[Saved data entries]

☆ ☆ ☆ ☆ ☆

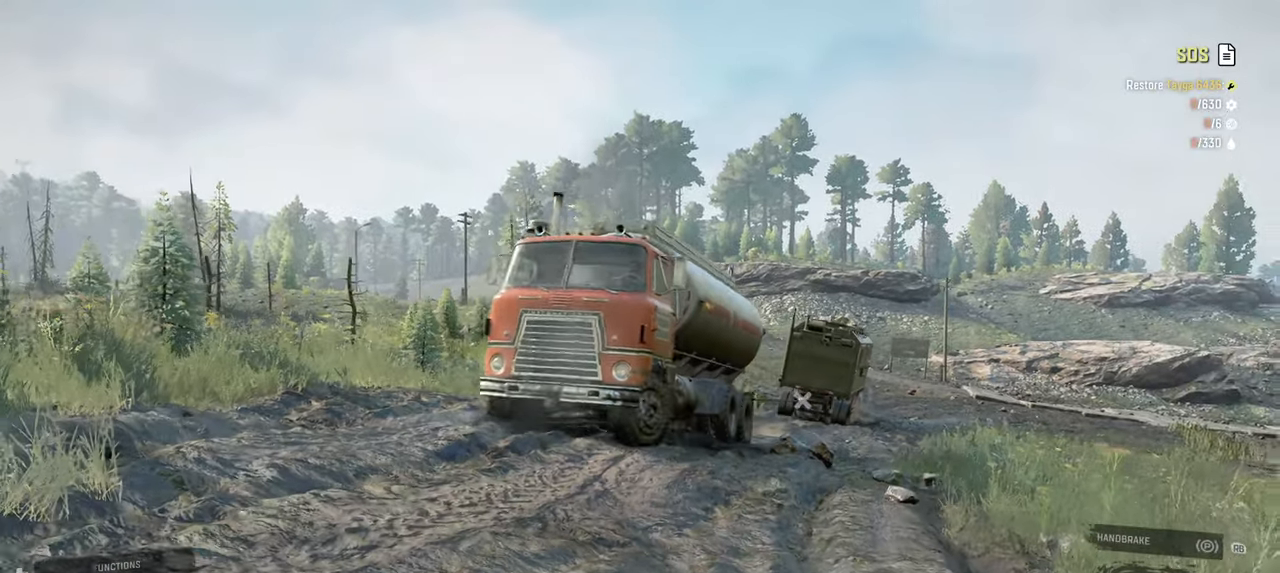
{"buttons": ["R2"], "left_stick": "center", "right_stick": "down-left", "events": [[134, "right_stick", "down-left"], [200, "left_stick", "center"]]}
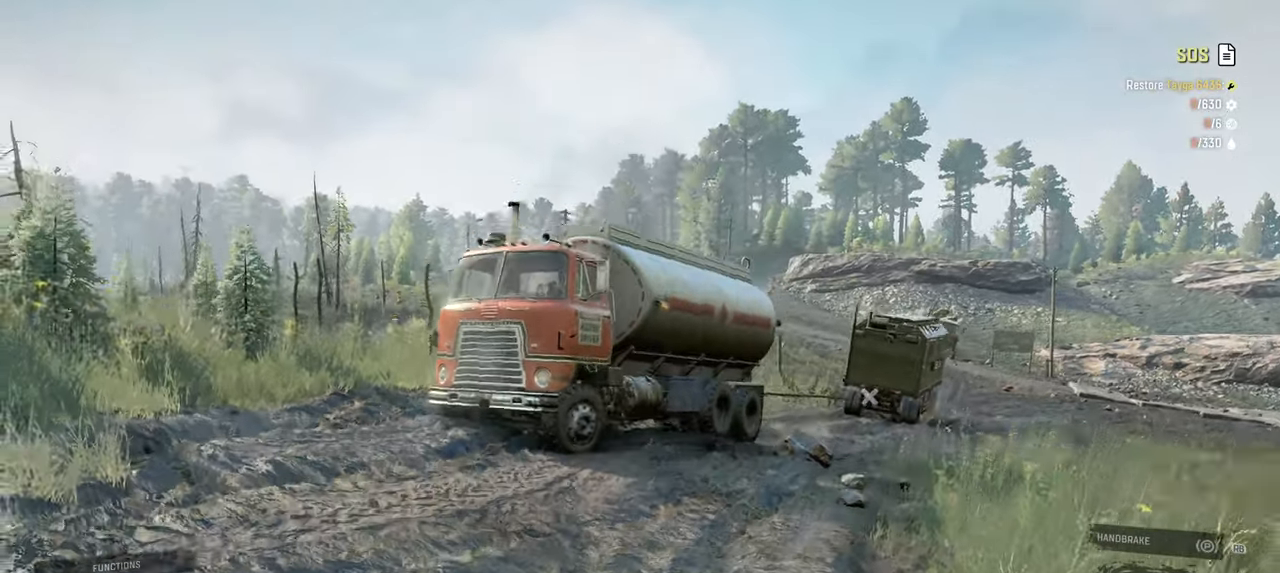
{"buttons": ["R2"], "left_stick": "left", "right_stick": "up", "events": [[100, "right_stick", "center"], [217, "left_stick", "left"], [400, "right_stick", "up"]]}
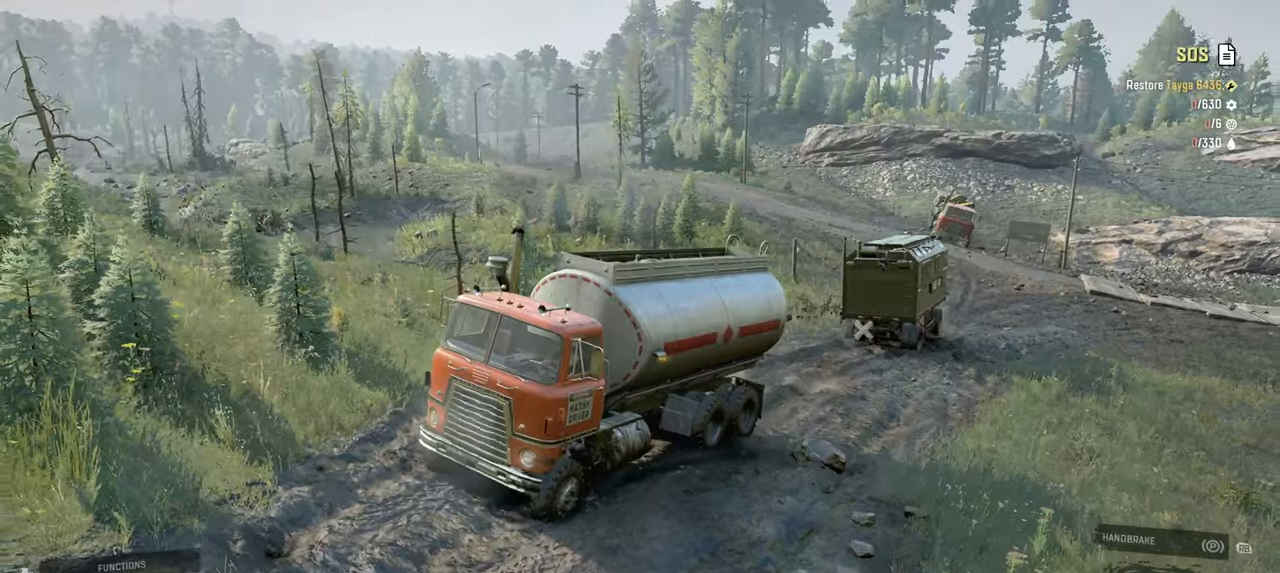
{"buttons": ["Y"], "left_stick": "left", "right_stick": "center", "events": [[100, "left_stick", "center"], [100, "right_stick", "up-left"], [250, "right_stick", "center"], [434, "R2", "up"], [434, "Y", "down"], [484, "left_stick", "left"]]}
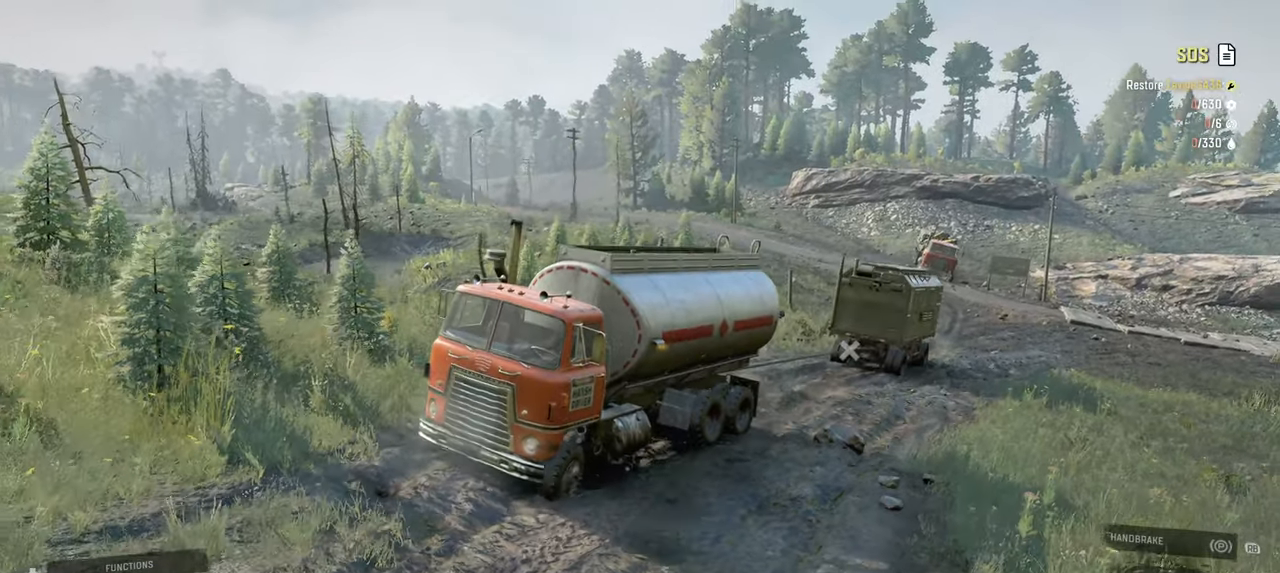
{"buttons": ["Y", "R2"], "left_stick": "center", "right_stick": "center", "events": [[384, "R2", "down"], [434, "left_stick", "center"]]}
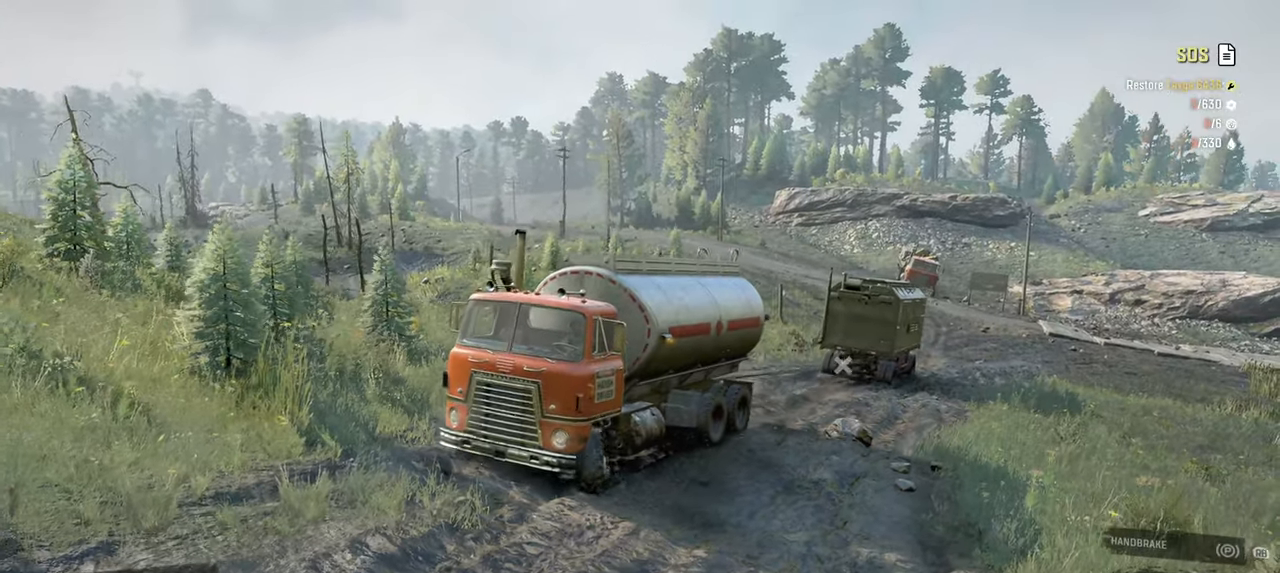
{"buttons": ["Y", "R2"], "left_stick": "right", "right_stick": "center", "events": [[500, "left_stick", "right"]]}
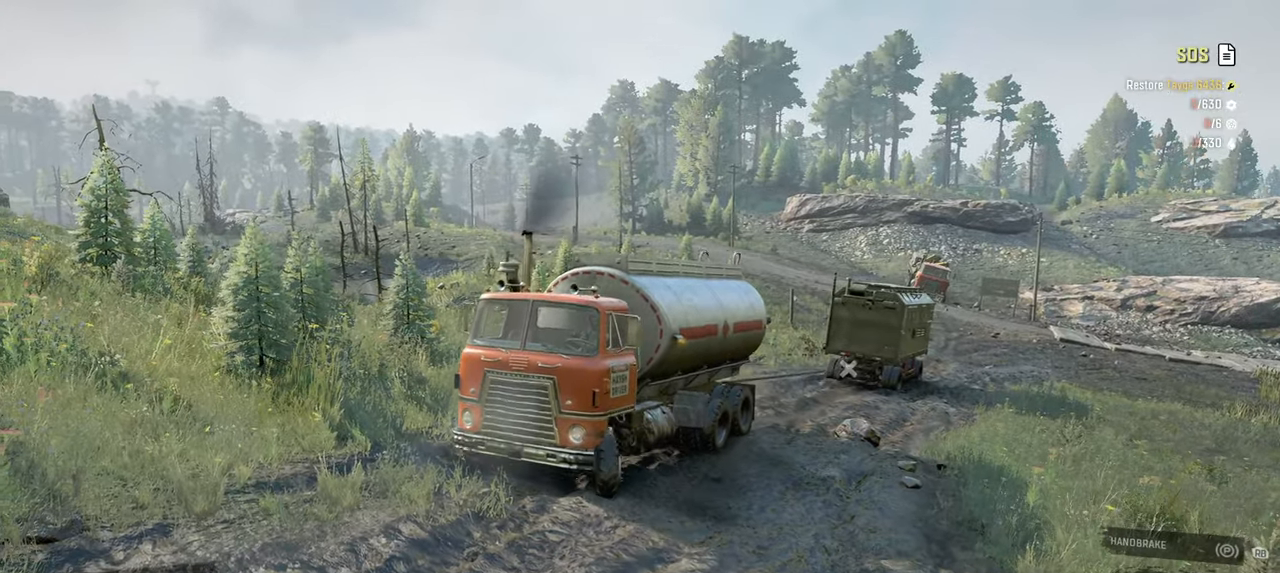
{"buttons": ["Y", "R2"], "left_stick": "center", "right_stick": "center", "events": [[34, "R2", "up"], [200, "R2", "down"], [417, "left_stick", "center"]]}
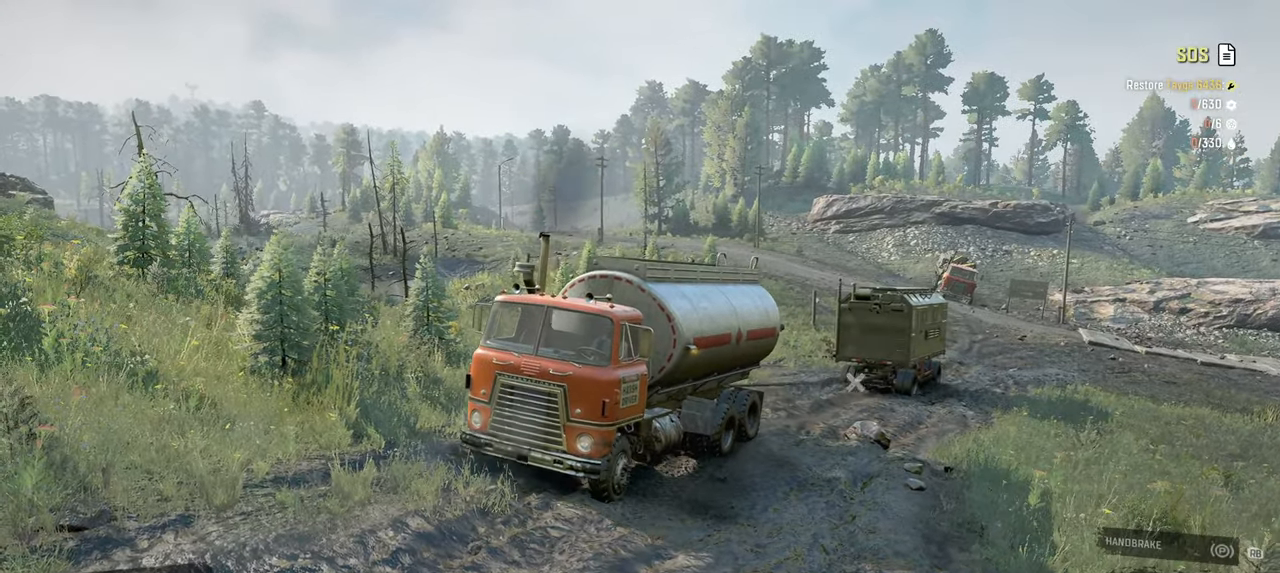
{"buttons": ["Y", "R2"], "left_stick": "center", "right_stick": "center", "events": []}
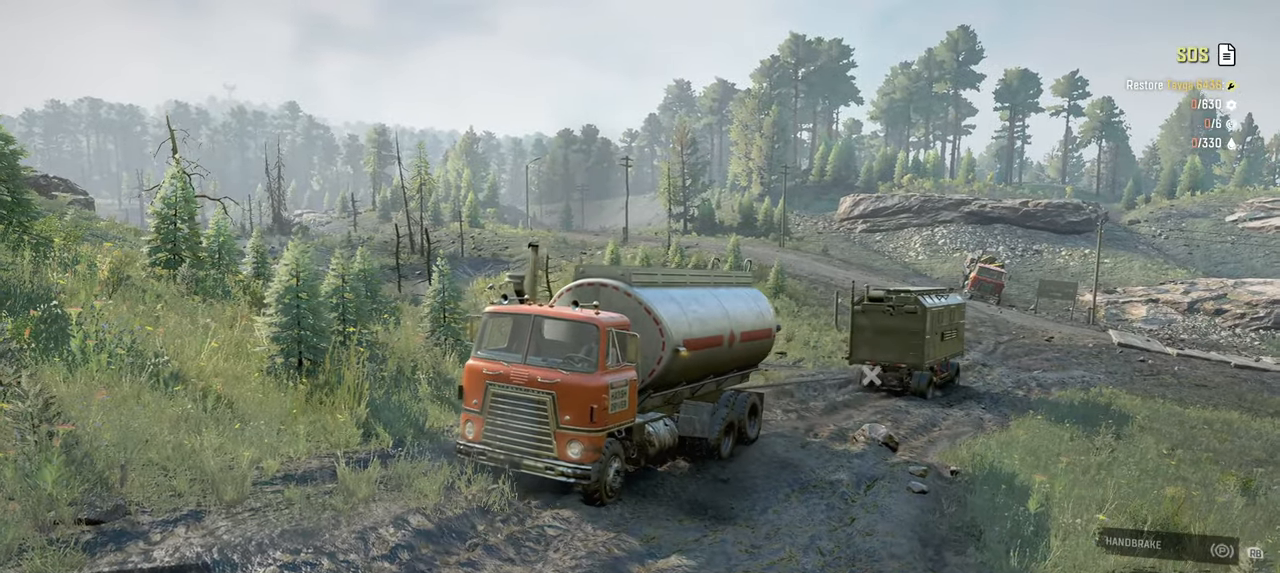
{"buttons": ["Y", "R2"], "left_stick": "center", "right_stick": "center", "events": []}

☆ ☆ ☆ ☆ ☆

_YOUR ASSIGNMENT_:
With the images left out, output all the entries above exactly.

_ANSWER SPACE_:
{"buttons": ["R2"], "left_stick": "center", "right_stick": "down-left", "events": [[134, "right_stick", "down-left"], [200, "left_stick", "center"]]}
{"buttons": ["R2"], "left_stick": "left", "right_stick": "up", "events": [[100, "right_stick", "center"], [217, "left_stick", "left"], [400, "right_stick", "up"]]}
{"buttons": ["Y"], "left_stick": "left", "right_stick": "center", "events": [[100, "left_stick", "center"], [100, "right_stick", "up-left"], [250, "right_stick", "center"], [434, "R2", "up"], [434, "Y", "down"], [484, "left_stick", "left"]]}
{"buttons": ["Y", "R2"], "left_stick": "center", "right_stick": "center", "events": [[384, "R2", "down"], [434, "left_stick", "center"]]}
{"buttons": ["Y", "R2"], "left_stick": "right", "right_stick": "center", "events": [[500, "left_stick", "right"]]}
{"buttons": ["Y", "R2"], "left_stick": "center", "right_stick": "center", "events": [[34, "R2", "up"], [200, "R2", "down"], [417, "left_stick", "center"]]}
{"buttons": ["Y", "R2"], "left_stick": "center", "right_stick": "center", "events": []}
{"buttons": ["Y", "R2"], "left_stick": "center", "right_stick": "center", "events": []}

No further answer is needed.